Unfortunately for businesses, it is impossible to predict every single catastrophic occurrence that may happen in the course of the business’s lifetime.
These catastrophic events may also make it impossible to complete contracts as related to a business. In these cases, force majeure clauses may get evoked.
Defining a force majeure clause
The American Bar Association discusses force majeure clauses in detail. First, what is a force majeure clause? These exist to protect parties and allow contracts to end or a party to withdraw from a contract without penalty, usually due to a specific and uncontrollable external circumstance.
These clauses require descriptions of the events that may invoke them in order for the clause to have any legal standing. For example, a natural disaster might require a more specific definition of a flood, earthquake, hurricane or so on.

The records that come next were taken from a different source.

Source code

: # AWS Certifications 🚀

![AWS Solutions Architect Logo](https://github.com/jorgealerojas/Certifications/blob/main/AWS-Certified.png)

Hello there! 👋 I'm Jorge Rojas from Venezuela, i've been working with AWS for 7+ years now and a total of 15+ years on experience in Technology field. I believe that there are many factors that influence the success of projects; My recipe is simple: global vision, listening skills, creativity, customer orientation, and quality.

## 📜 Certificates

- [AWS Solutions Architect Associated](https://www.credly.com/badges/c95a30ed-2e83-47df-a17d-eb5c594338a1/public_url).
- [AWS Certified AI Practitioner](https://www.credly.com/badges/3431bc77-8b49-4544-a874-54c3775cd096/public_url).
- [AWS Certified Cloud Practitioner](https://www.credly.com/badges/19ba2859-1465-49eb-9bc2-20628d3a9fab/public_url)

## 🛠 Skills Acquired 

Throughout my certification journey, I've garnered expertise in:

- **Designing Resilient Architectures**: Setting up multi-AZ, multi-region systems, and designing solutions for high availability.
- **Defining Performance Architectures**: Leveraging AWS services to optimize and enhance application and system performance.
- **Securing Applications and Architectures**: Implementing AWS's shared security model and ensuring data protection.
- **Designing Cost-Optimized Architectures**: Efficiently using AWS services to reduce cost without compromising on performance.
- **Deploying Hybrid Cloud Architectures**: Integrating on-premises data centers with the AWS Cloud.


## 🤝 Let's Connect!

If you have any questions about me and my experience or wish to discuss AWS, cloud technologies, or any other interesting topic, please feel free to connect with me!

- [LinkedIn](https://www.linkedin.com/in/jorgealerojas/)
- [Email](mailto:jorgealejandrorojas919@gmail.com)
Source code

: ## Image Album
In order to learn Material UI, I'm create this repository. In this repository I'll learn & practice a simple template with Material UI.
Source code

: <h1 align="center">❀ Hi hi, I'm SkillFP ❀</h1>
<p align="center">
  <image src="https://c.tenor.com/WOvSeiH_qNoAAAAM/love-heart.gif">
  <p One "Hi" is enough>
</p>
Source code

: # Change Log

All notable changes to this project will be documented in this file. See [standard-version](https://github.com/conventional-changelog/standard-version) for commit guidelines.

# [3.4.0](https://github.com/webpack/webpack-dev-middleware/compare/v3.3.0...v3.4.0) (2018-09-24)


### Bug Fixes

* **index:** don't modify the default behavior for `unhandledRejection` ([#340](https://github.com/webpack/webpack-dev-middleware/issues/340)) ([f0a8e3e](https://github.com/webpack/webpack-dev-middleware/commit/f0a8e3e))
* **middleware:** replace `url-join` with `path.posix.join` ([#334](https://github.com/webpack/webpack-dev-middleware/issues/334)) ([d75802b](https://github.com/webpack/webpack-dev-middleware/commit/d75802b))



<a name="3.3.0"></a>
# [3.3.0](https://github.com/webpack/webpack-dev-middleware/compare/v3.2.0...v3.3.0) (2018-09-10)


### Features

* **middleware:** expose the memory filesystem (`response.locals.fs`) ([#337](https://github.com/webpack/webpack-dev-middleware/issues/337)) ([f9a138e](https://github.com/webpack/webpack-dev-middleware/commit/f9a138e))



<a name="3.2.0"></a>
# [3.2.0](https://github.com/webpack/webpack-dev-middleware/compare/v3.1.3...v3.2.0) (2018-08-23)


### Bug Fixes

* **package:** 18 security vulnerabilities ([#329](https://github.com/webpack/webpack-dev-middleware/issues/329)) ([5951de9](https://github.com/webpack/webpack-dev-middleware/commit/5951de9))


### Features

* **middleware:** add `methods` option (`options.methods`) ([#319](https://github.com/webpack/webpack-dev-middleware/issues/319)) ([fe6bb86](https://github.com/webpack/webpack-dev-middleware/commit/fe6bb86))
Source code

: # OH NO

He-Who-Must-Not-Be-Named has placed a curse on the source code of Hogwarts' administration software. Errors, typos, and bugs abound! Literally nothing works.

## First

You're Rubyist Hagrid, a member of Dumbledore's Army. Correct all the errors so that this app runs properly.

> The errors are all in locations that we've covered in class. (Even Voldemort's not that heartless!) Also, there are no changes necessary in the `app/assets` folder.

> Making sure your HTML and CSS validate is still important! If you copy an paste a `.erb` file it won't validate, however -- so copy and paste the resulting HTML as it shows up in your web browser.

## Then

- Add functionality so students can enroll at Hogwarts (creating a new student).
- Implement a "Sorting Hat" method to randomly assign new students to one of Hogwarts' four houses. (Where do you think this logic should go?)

What is needed for excusable breaches?
Other specific definitions might also include acts of terrorism, unusual business shutdowns, war and more. It is possible to negotiate force majeure clauses between parties when forming a contract to ensure that everyone feels comfortable and satisfied with the terms.
To have an excusable breach, it must reflect the direct potential results of any of the events listed in the clause. The clause itself also needs to illustrate the connection between a breached promise and an uncontrollable event.
In using a proper force majeure clause, it may protect both the company from unexpected losses, as well as contractors from essentially ending up penalized for something entirely out of their control. Thus, it is an important part for parties to collaborate on.